Tuesday, June 26, 2007

Justin wakes up with a dry mouth. He’d been snoring all night again from exhaustion. Closing it, he feels like his mouth was filled with cotton from the dentist. A film of oil had materialized overnight on his face. He feels his stomach. Empty. Without even moving them, he knows that his arms are weak now. His legs are weak now. His body feels light. With as little movement as possible, Justin reaches for the electric fan at the foot of his bed and turns the knob to zero. Without even realizing it, this is one of Justin’s favorite feelings in the world. He feels like a sponge that had been sitting, forgotten, at the bottom of a dank kitchen sink and had only now been washed up and wrung out. All the grease, soap, tiny scraps of food and sauces that had dried up on their diner’s plates and diluted into water, all that filth that had been in him was wrung out from him. Empty. His clothes from the night before almost felt like a second skin; the sweat and oil had fused t-shirt to upper back, shorts to hips and underwear to balls. He yawns. He breathes out. The final drop of filth exercised from his body. The air is taken from his lungs. He feels good and he knows it. He feels so good that he falls asleep again.
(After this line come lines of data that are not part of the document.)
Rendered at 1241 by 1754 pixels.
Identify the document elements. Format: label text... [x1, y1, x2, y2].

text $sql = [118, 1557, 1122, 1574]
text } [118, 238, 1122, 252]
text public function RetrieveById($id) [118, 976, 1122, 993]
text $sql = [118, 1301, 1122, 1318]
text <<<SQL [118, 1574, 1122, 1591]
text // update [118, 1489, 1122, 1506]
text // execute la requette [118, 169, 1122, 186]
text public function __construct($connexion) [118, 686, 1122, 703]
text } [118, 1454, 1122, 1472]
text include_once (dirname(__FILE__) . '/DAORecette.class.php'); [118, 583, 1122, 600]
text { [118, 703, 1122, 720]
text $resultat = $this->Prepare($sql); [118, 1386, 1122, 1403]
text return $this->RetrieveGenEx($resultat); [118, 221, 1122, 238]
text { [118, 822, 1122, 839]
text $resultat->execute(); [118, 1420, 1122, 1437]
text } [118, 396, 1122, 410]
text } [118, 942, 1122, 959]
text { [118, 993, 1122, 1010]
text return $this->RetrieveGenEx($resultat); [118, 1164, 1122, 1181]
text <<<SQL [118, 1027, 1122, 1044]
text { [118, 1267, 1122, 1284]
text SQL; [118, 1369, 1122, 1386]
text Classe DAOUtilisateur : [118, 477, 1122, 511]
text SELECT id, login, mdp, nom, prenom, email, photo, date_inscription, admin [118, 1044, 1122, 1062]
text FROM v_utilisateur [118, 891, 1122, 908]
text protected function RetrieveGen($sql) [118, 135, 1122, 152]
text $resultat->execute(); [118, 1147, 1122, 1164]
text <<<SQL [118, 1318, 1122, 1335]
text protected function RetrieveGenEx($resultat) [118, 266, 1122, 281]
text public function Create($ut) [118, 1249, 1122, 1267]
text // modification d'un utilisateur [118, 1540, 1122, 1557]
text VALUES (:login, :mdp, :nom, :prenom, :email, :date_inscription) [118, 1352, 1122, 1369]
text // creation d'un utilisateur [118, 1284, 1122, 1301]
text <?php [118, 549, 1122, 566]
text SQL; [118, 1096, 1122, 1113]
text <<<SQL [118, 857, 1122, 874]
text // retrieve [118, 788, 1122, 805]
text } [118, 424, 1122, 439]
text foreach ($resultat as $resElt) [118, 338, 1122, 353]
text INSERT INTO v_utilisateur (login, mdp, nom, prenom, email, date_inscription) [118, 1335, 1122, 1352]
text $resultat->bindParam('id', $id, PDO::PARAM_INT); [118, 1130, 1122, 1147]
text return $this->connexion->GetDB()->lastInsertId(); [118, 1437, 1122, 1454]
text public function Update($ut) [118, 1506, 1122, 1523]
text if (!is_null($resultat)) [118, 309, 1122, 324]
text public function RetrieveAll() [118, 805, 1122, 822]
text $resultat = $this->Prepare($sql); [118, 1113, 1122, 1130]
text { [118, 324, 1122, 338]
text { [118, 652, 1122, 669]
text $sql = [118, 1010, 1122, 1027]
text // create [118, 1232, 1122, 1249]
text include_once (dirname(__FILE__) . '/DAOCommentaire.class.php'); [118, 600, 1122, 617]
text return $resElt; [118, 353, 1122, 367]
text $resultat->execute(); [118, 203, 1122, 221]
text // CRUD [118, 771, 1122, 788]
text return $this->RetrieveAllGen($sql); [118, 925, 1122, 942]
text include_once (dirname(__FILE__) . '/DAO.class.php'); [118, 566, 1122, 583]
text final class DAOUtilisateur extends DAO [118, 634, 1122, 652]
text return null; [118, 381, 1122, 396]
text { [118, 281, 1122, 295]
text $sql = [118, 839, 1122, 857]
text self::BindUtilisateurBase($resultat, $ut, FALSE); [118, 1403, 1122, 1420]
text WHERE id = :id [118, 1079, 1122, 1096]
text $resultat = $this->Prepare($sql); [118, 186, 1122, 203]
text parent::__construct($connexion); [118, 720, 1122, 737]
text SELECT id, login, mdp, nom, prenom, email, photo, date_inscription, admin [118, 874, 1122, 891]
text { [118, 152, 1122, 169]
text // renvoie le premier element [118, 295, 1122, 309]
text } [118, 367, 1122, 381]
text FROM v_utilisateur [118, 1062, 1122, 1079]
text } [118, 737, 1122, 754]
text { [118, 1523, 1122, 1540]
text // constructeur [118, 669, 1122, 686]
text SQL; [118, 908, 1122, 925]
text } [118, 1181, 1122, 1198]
An alarm goes off. Empty. The alarm comes from his sister’s room. As soon as the awareness of his head on his pillow sets in, Justin feels the weight of guilt piling upon his chest. So much so that it makes his lungs quiver with his first conscious breath of air as if he were eight and had the night spent in another self-important tantrum.

Justin feels tired. His eyes open, gaze directed to the scotch tape-scars on his bedroom wall from photographs long since removed. Below them, his cluttered desk sits under an even blanket of dust which protects it from use. On the other side of his room is a bookshelf decorated with half worn spines. Mandatory college and high school readings serve as fillers to his lack. Justin holds his breath and braces himself to get up out of bed. Ten seconds pass, fifteen, twenty-five, now fifty-three. Justin allows his lungs to deflate but he’s still in bed.